O ESPELHO DO LAVABO
Carlos C. Alberts

O espelho do lavabo. Único na casa. 

Na imagem, uma bela mulher. Não bonitinha, nem bonitona, nem mesmo linda. Algo mais. Bela. Em todos os sentidos, provavelmente em qualquer cultura e em qualquer época. Bela. Não só o rosto. Não só o corpo. Nem mesmo apenas o conjunto. Os gestos, a voz, o olhar, o sorriso, o porte. Separados ou juntos. Belos.

Sempre fora assim. Quando criança e, mais tarde como adolescente, era, no mínimo, “maravilhosa”. Sentira os ciúmes da mãe e os da irmã. Ainda era a mais bela das três. Somente isto já seria uma façanha.

Mas o que a maioria das pessoas, principalmente as mulheres, considera fundamental para alcançar a felicidade, para ela era um problema. 

Inteligente, culta, curiosa, interessada, competente. Estas também eram suas qualidades. Orgulhava-se muito delas.
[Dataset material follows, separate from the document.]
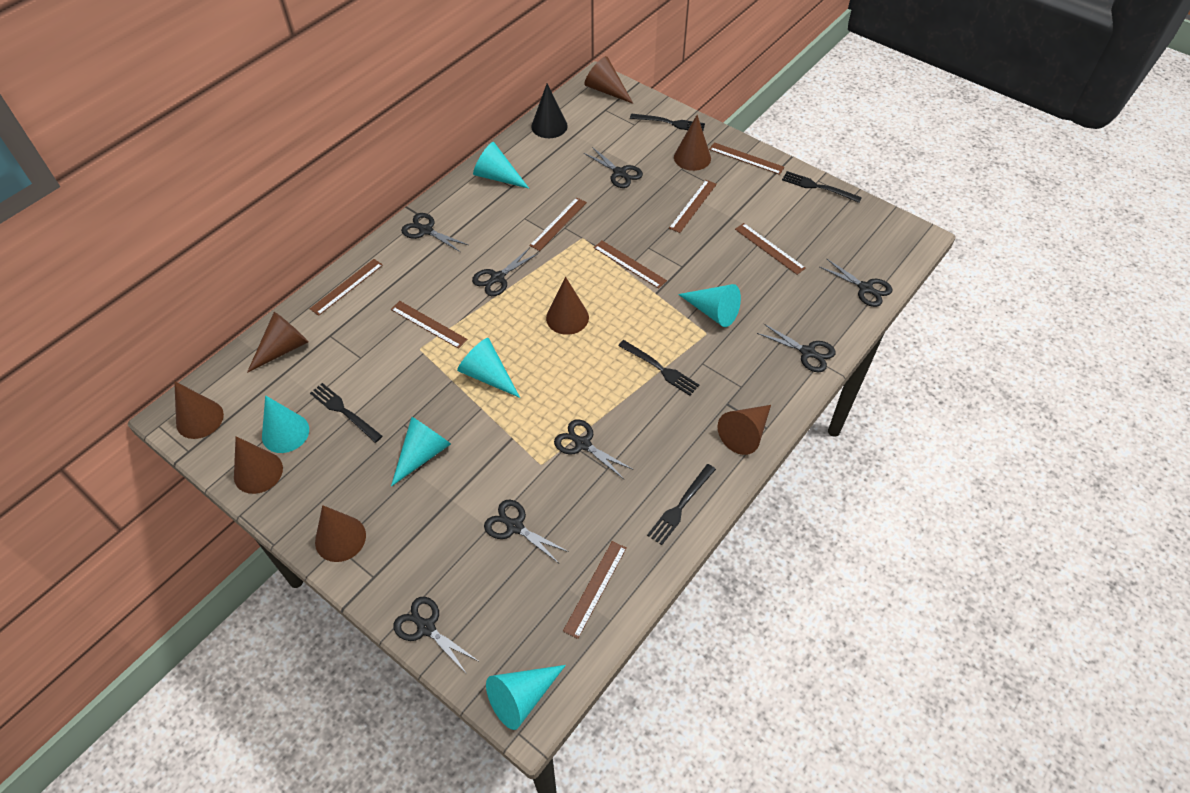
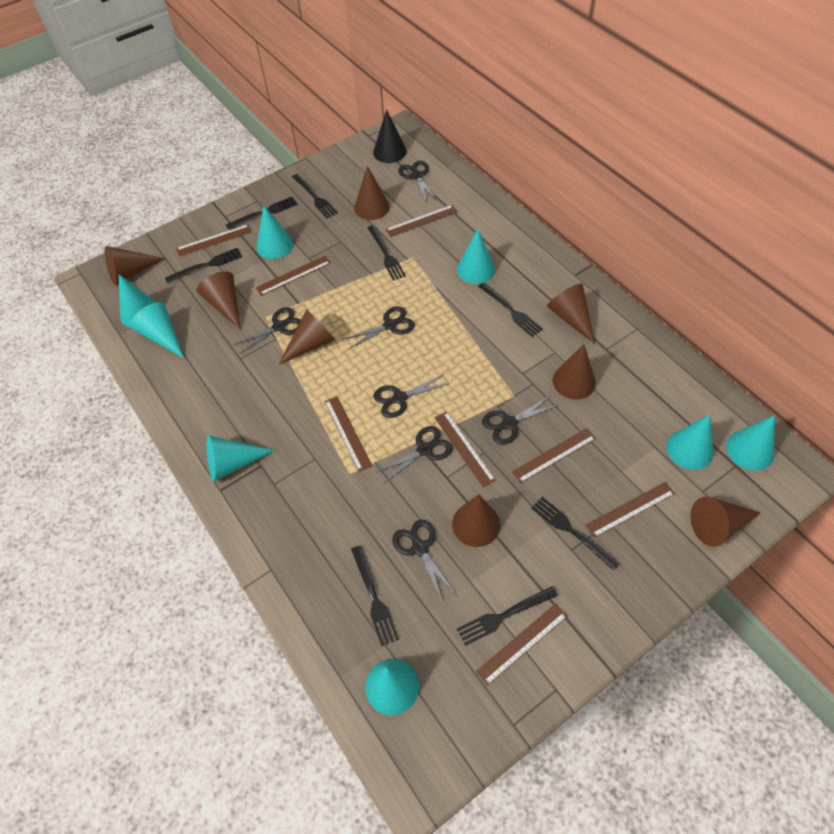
black fork: [310,383,383,443] [618,340,699,396] [630,114,705,131] [647,464,716,545] [782,171,862,203] = 5 -> [165,248,242,283] [226,197,297,230] [292,174,338,218] [351,545,399,646] [368,225,406,281] [457,586,558,646] [478,282,543,337] [531,497,620,571] = 8
black scissors: [393,597,480,674] [401,213,468,252] [472,248,539,296] [484,500,569,564] [554,419,632,479] [584,147,643,188] [757,324,836,372] [819,259,893,307] = 8 -> [234,307,301,354] [343,306,415,349] [374,374,450,418] [375,426,453,484] [392,520,456,601] [398,161,437,203] [482,396,558,445] = 7
turquoise cone: [262,395,309,453] [391,417,451,487] [457,338,520,398] [473,142,529,189] [486,665,566,730] [678,284,741,327] = 6 -> [119,274,156,328] [130,302,184,358] [206,435,275,482] [256,205,293,259] [365,659,419,715] [457,229,495,284] [666,415,714,470] [726,415,775,470] = 8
Mas ninguém ligava. A sua beleza era tão grande que ninguém percebia suas outras características. Todos os homens que conhecera quando adulta somente se interessavam por sua aparência. Da mesma maneira que na família, também fora dela não tinha amigas. Todas as mulheres das quais se aproximou somente conseguiam vê-la como uma competidora. Ou, no máximo, como um ideal a ser alcançado. O que era ainda pior. Imaginou que se aproximando das mais bonitas esta situação mudaria. Estava errada. A vaidade era ainda maior. A competição só aumentava. 

Conseguia ótimos empregos, mas sempre desconfiou que era pela aparência. Revoltada, cometia falhas propositais. Sempre perdoada. Bela.

Tentou usar roupas que não combinavam as cores, ou os tecidos, ou com a ocasião. Invariavelmente era considerada ousada, exótica. Bela. Nem mesmo roupas velhas ou de baixa qualidade adiantaram. Tudo lhe caia bem. O mesmo com a maquiagem. Ou a ausência desta. Sempre bela.

Não engordava, nem emagrecia. A alimentação saudável não era imposta. Gostava de coisas saudáveis. Simples assim. Adorava fazer exercícios. Não demais. Nem de menos. 

Passou a conversar pouco com as pessoas. As coisas somente pioraram. Agora, além de bela, era também misteriosa. O pior é que gostava de pessoas. Mas estava se isolando porque ninguém a via. Viam somente sua beleza. 

Relacionava-se na Internet. Lá ninguém conhecia sua aparência. Mas lhe faltava o contato físico. E, com o tempo, suas outras características também ficavam evidentes. Sua inteligência, cultura e sensibilidade também lhe causavam problemas. Mas de outro tipo. Afastavam os “amigos” virtuais.

Sua única esperança havia sido a perspectiva de que, quando ficasse mais velha, os efeitos do tempo sobre a aparência lhe permitiriam viver de forma mais normal. Mas já não acreditava nisso com tanto entusiasmo. Sua mãe, agora com sessenta e três anos de idade, continuava belíssima.

Depois de meditar muito sobre sua situação, concluiu que não poderia mudá-la. E, assim como muitas pessoas pouco atraentes, ou pouco cultas, ou pouco inteligentes, ou tudo isto junto, e apesar disso, resolveu que iria viver. Da melhor maneira possível. Tentaria ser feliz com o que era. E, da mesma maneira que os muitos que tinham problemas opostos ao dela, também jogou no vaso sanitário os vinte e cinco comprimidos para dormir. Que segurara durante as últimas duas horas. Enquanto olhava sua imagem no espelho. 

Pegou a bolsa e um agasalho e foi apreciar o nascer do sol. Na praia que ficava em frente ao seu apartamento.